A WOMAN who taught hundreds of children to swim for over half a century in York - and was still coaching and swimming until just a few weeks ago - has died, aged 87.
Pat Baxter, of Clifton, was a coach with York City Baths Club, as was her late husband Adam, and they taught and coached at swimming pools all over the city.
Her daughter Susan said she continued coaching until about a month ago, and also still swam about eight lengths a day at the Yearsley Pool. “She had gone down to about one session of coaching a week but still did it,” she said. “She never thought about stopping.
“She started swimming at the former St George’s Baths near the river, where the St George’s Field car park now is.”
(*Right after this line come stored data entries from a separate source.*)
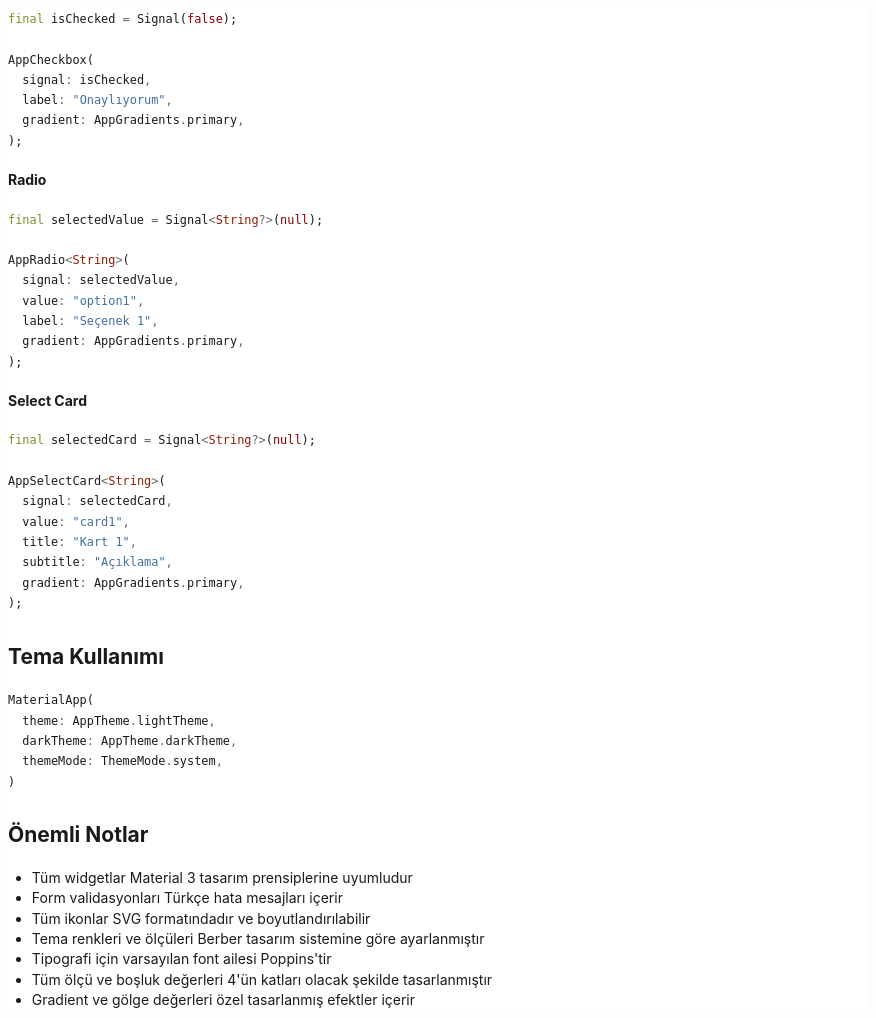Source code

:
 ```dart
final isChecked = Signal(false);

AppCheckbox(
  signal: isChecked,
  label: "Onaylıyorum",
  gradient: AppGradients.primary,
);
```

#### Radio

```dart
final selectedValue = Signal<String?>(null);

AppRadio<String>(
  signal: selectedValue,
  value: "option1",
  label: "Seçenek 1",
  gradient: AppGradients.primary,
);
```

#### Select Card

```dart
final selectedCard = Signal<String?>(null);

AppSelectCard<String>(
  signal: selectedCard,
  value: "card1",
  title: "Kart 1",
  subtitle: "Açıklama",
  gradient: AppGradients.primary,
);
```

## Tema Kullanımı

```dart
MaterialApp(
  theme: AppTheme.lightTheme,
  darkTheme: AppTheme.darkTheme,
  themeMode: ThemeMode.system,
)
```

## Önemli Notlar

- Tüm widgetlar Material 3 tasarım prensiplerine uyumludur
- Form validasyonları Türkçe hata mesajları içerir
- Tüm ikonlar SVG formatındadır ve boyutlandırılabilir
- Tema renkleri ve ölçüleri Berber tasarım sistemine göre ayarlanmıştır
- Tipografi için varsayılan font ailesi Poppins'tir
- Tüm ölçü ve boşluk değerleri 4'ün katları olacak şekilde tasarlanmıştır
- Gradient ve gölge değerleri özel tasarlanmış efektler içerir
Susan said her mother had encouraged and coached her, and she went on to swim for Great Britain in a contest in Luxembourg as a teenager and also swam for Scotland.
“She started to swim competitively again in her 60s and 70s in the Masters competitions.”
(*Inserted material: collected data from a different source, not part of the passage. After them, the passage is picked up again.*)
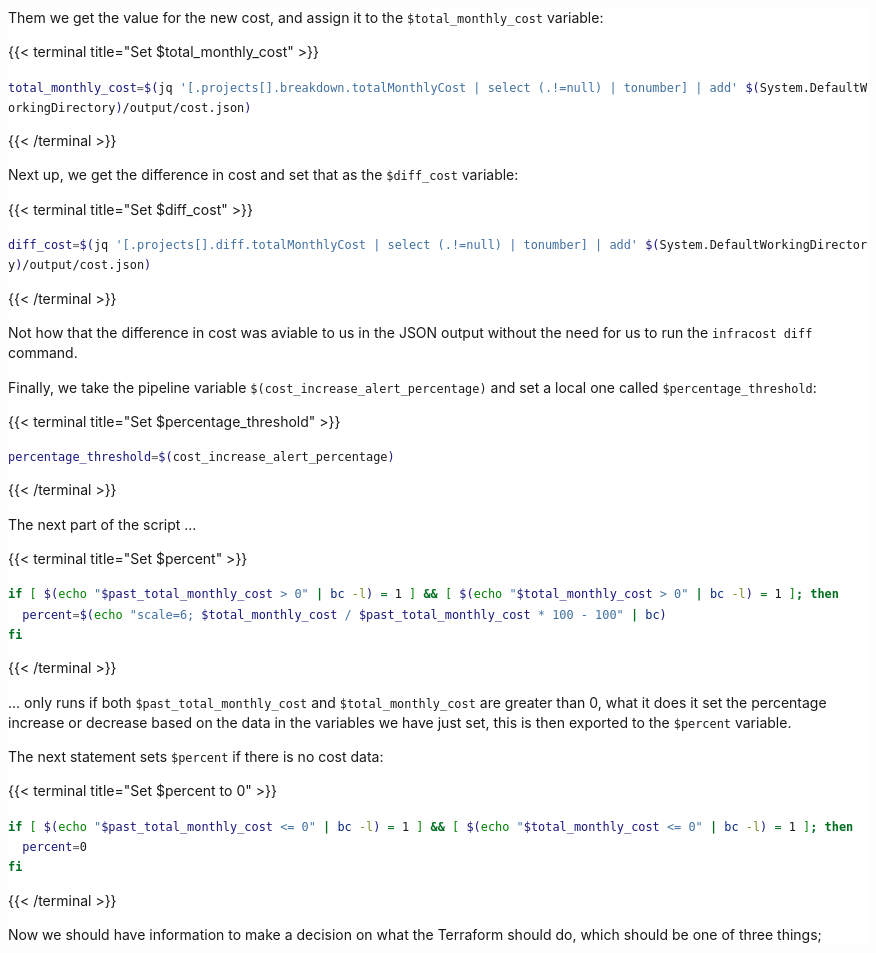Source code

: Them we get the value for the new cost, and assign it to the `$total_monthly_cost` variable:

{{< terminal title="Set $total_monthly_cost" >}}
``` bash
total_monthly_cost=$(jq '[.projects[].breakdown.totalMonthlyCost | select (.!=null) | tonumber] | add' $(System.DefaultWorkingDirectory)/output/cost.json)
```
{{< /terminal >}}

Next up, we get the difference in cost and set that as the `$diff_cost` variable:

{{< terminal title="Set $diff_cost" >}}
``` bash
diff_cost=$(jq '[.projects[].diff.totalMonthlyCost | select (.!=null) | tonumber] | add' $(System.DefaultWorkingDirectory)/output/cost.json)
```
{{< /terminal >}}

Not how that the difference in cost was aviable to us in the JSON output without the need for us to run the `infracost diff` command.

Finally, we take the pipeline variable `$(cost_increase_alert_percentage)` and set a local one called `$percentage_threshold`:

{{< terminal title="Set $percentage_threshold" >}}
``` bash
percentage_threshold=$(cost_increase_alert_percentage)
```
{{< /terminal >}}

The next part of the script ...

{{< terminal title="Set $percent" >}}
``` bash
if [ $(echo "$past_total_monthly_cost > 0" | bc -l) = 1 ] && [ $(echo "$total_monthly_cost > 0" | bc -l) = 1 ]; then
  percent=$(echo "scale=6; $total_monthly_cost / $past_total_monthly_cost * 100 - 100" | bc)
fi
```
{{< /terminal >}}

... only runs if both `$past_total_monthly_cost` and `$total_monthly_cost` are greater than 0, what it does it set the percentage increase or decrease based on the data in the variables we have just set, this is then exported to the `$percent` variable.

The next statement sets `$percent` if there is no cost data:

{{< terminal title="Set $percent to 0" >}}
``` bash
if [ $(echo "$past_total_monthly_cost <= 0" | bc -l) = 1 ] && [ $(echo "$total_monthly_cost <= 0" | bc -l) = 1 ]; then
  percent=0
fi
```
{{< /terminal >}}

Now we should have information to make a decision on what the Terraform should do, which should be one of three things;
She said her mother was born in Tang Hall and went to Tang Hall Junior School and then Queen Anne’s Grammar School before working in the accounts offices at Terry’s factory, during which time she swam for the Terry’s team in river swims in the Ouse.
She was adventurous, hitching on her own to France on one occasion and going to work as an au pair in Denmark. She then worked for her sister and brother in law at the Edward V11 pub in Nunnery Lane, where she met her future husband Adam. The couple had one daughter Susan and one grandson, Scott.
Pat later worked for many years in various jobs at the Abbey Park Hotel in The Mount.
Susan said her mother had been ill for a short time with cancer and her funeral would take place at 11am on Monday July 31 at York Crematorium, when the collection would be for Cancer Care UK.
She added that her mother had asked those attending to wear colourful clothing rather than black, with family flowers only.